The levels themselves are more like tiny playgrounds to destroy than structured linear levels. This being said, they’re fun to explore and have this classic way of revealing ways of moving around that you didn’t spot the first time. As you grow bigger and unlock more areas in the few minutes you have, it starts to open up a bit and offer new paths, not too dissimilar to the level design of a Tony Hawk game or something like this. You spot a path upon opening a level, and wondering around will often offer new ways of seeing that, or alternatively give you little paths that can be opened up. 
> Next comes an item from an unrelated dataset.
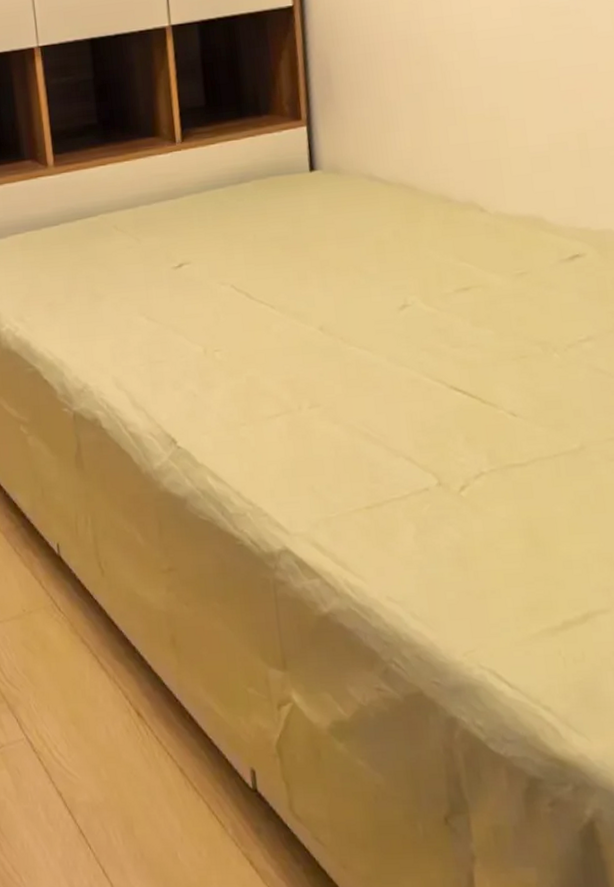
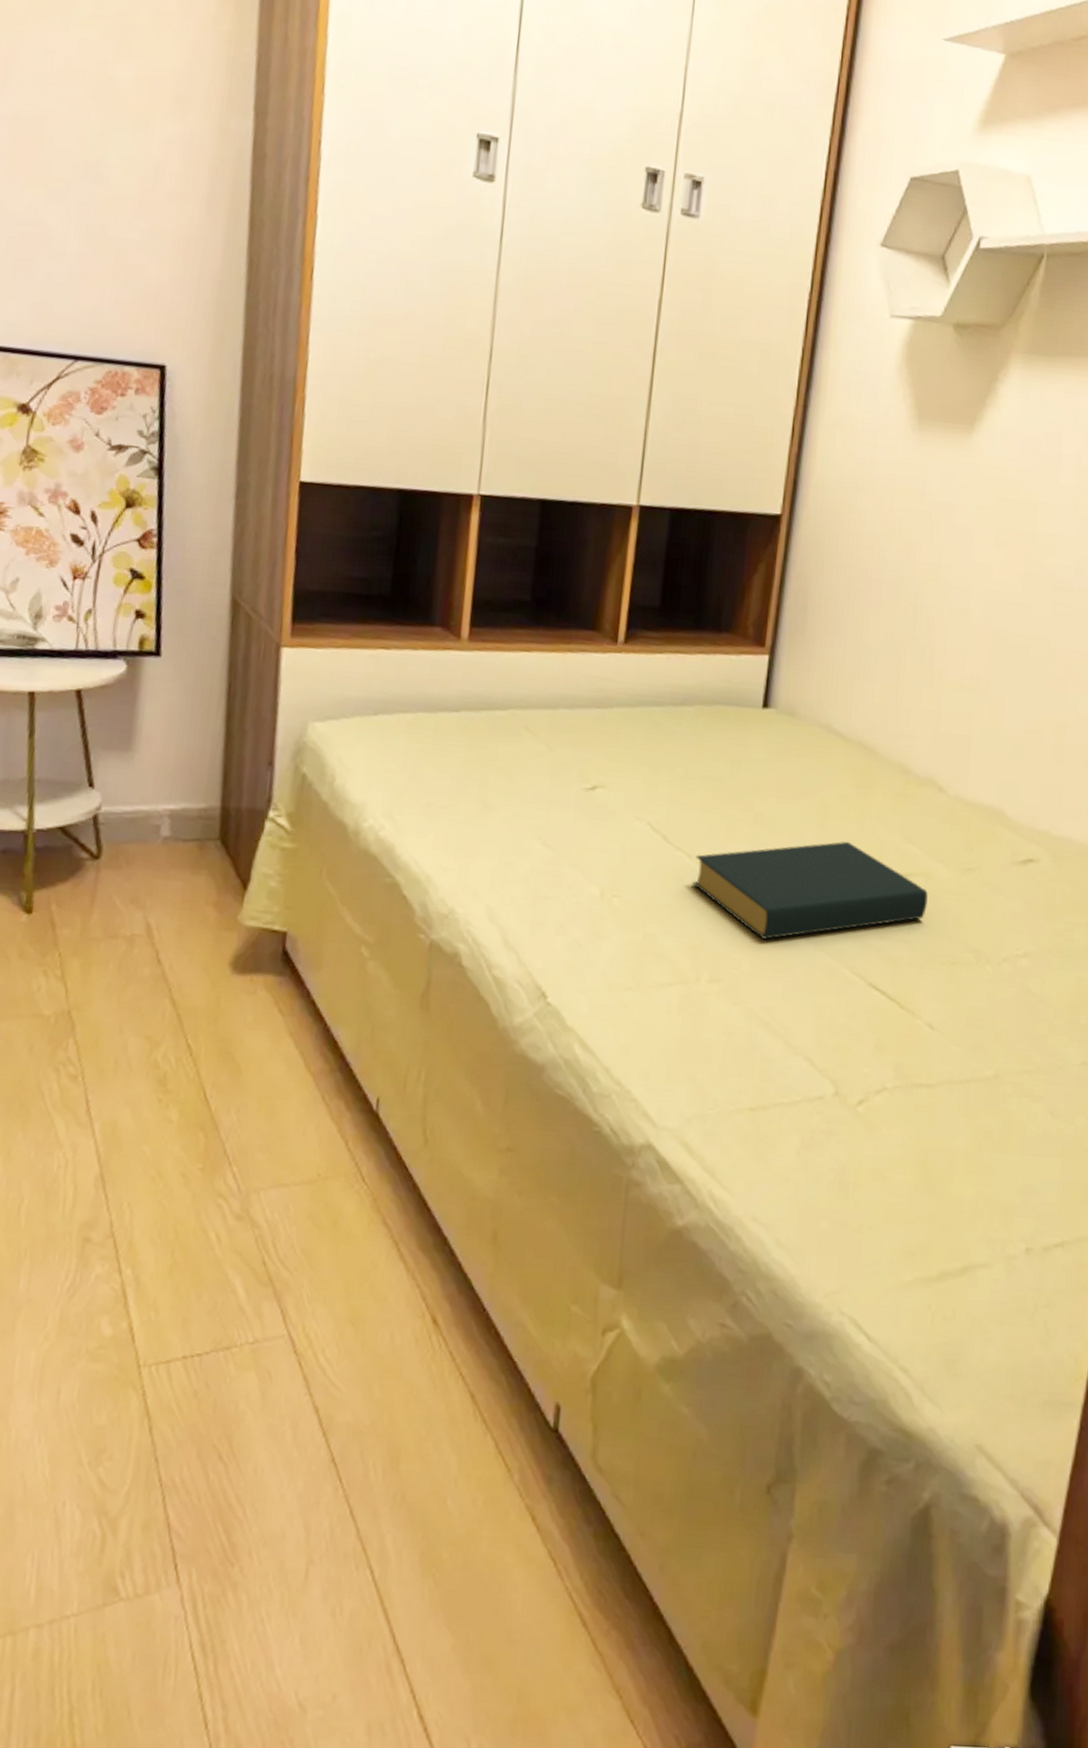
hardback book: none [277,269,490,365] -> present [692,841,928,940]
Katamari Damacy REROLL Xbox

Both the visuals and music come together in bombastic harmony in Katamari Damacy REROLL. It still looks very blocky but intentionally so here. Whereas the PS2 original might have that style due to some processing limitations, REROLL makes it feel like a developed art style, and this helps enunciate the innate wackiness of every single thing you do. The music is legendary almost two decades on, with “Katamari on the Rocks” solidifying itself as both one of the most annoying and adorably catchy songs in video gaming. It doesn’t feel one note though – the soundtrack changes from the bright and upbeat to the melancholic, and even makes its way into techno at points. Obviously it has aged over the twenty years but it adds a great deal of charm to the overall game.

In a way, the soundtrack for Katamari Damacy REROLL on Xbox is a pretty good interpretation of the game itself. It’s eclectic, fun, weird and charming but perhaps a little antiquated when looking at it now. With better technology, this could lead us to a great sequel, but for now it’s just a short, pleasant experience – a very short one. At just a few hours long, it will sadden the player to finish it so quickly, but wanting more of a game is a pretty nice issue to have.